Поклон гостя был достаточно низкий, но с мгновением невежливого промедления, чего иной, быть может, и не заметил бы, но Прантиш, сын дотла обедневшего шляхтича-посконника, привык защищать свою шляхетскую честь и в родном Подневодье, и в Менском иезуитском коллегиуме, и научился примечать наименьшие проявления неуважения.
А Лёдник вел себя тоже странно. Тот, кто хорошо его знает, догадался бы, что доктор потрясен.
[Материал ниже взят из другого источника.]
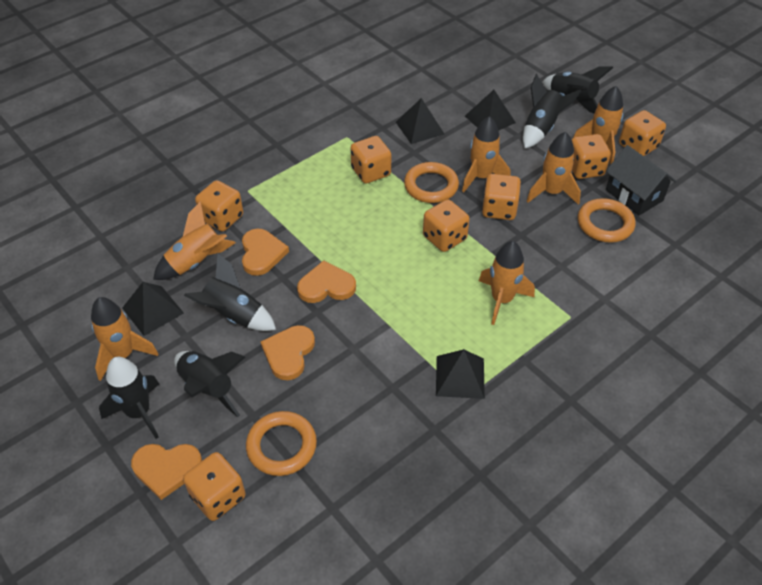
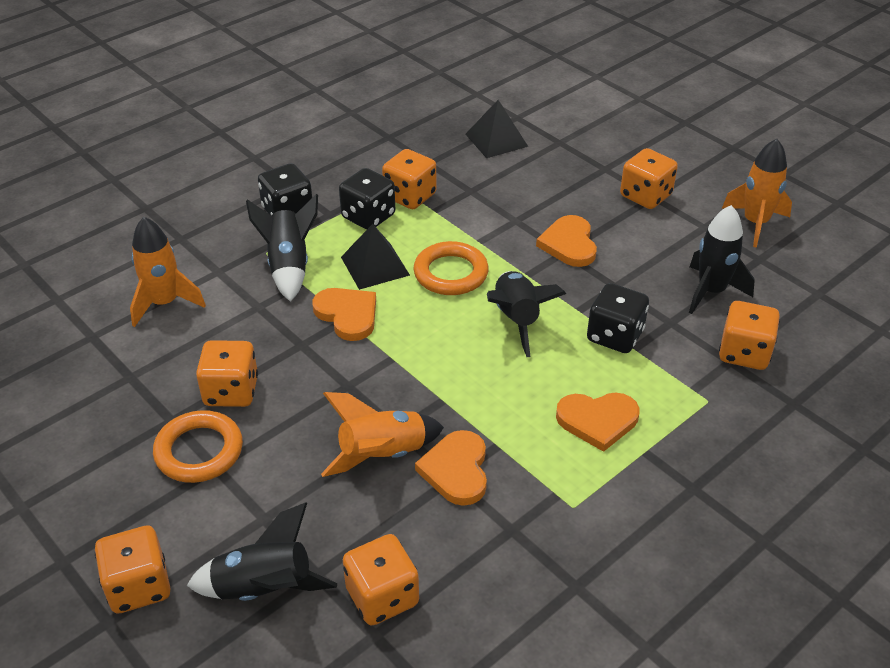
black dice: none = 0 -> [258,163,312,216] [339,168,395,230] [587,283,649,353] = 3
black house: [606,145,676,216] = 1 -> none = 0
black pyramid: [122,282,184,336] [396,98,444,144] [436,349,485,399] [465,90,516,131] = 4 -> [341,224,410,290] [465,100,528,158] = 2
black rocket: [99,357,159,439] [174,351,246,417] [184,253,276,331] [523,74,581,148] [542,66,613,113] = 5 -> [187,502,337,601] [246,194,318,302] [487,271,566,357] [689,205,755,314] = 4
orange dice: [183,452,246,521] [195,180,243,231] [350,136,391,183] [423,199,470,252] [482,174,521,220] [572,134,611,179] [619,110,666,156] = 7 -> [95,526,171,613] [196,340,258,407] [343,534,419,626] [382,149,436,209] [620,148,678,209] [719,301,780,370] = 6
orange ring: [246,411,317,476] [404,162,459,203] [578,198,636,243] = 3 -> [153,410,243,483] [414,241,489,295] = 2
orange rocket: [91,297,158,381] [153,201,236,280] [462,116,511,192] [479,241,535,325] [527,132,581,205] [573,86,624,165] = 6 -> [130,217,206,327] [321,392,444,477] [722,139,792,248] = 3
Он стоял перед гостем с гордо поднятой головой, но на худых щеках горели пятна, а глубокий низкий голос едва заметно дрожал.
— Чем могу помочь ее мости пани Гелене?
Гость еще раз окинул оценивающим взглядом фигуру профессора, будто проверял, как сохранился за зиму летний возок.
— Ее мость вместе с мужем и шурином приехали на поминки по ясновельможному великому гетману князю Радзивиллу, — объяснил мужик. — Пан Агалинский с братом теперь во дворце за поминальным столом. А панич Алесь Агалинский, младший сынок, совсем занемог. А он и так квелый, от рождения. Неизвестно отчего покроется болячками да обмирает. Вот пани и послала меня за тобой. за вами, пан доктор.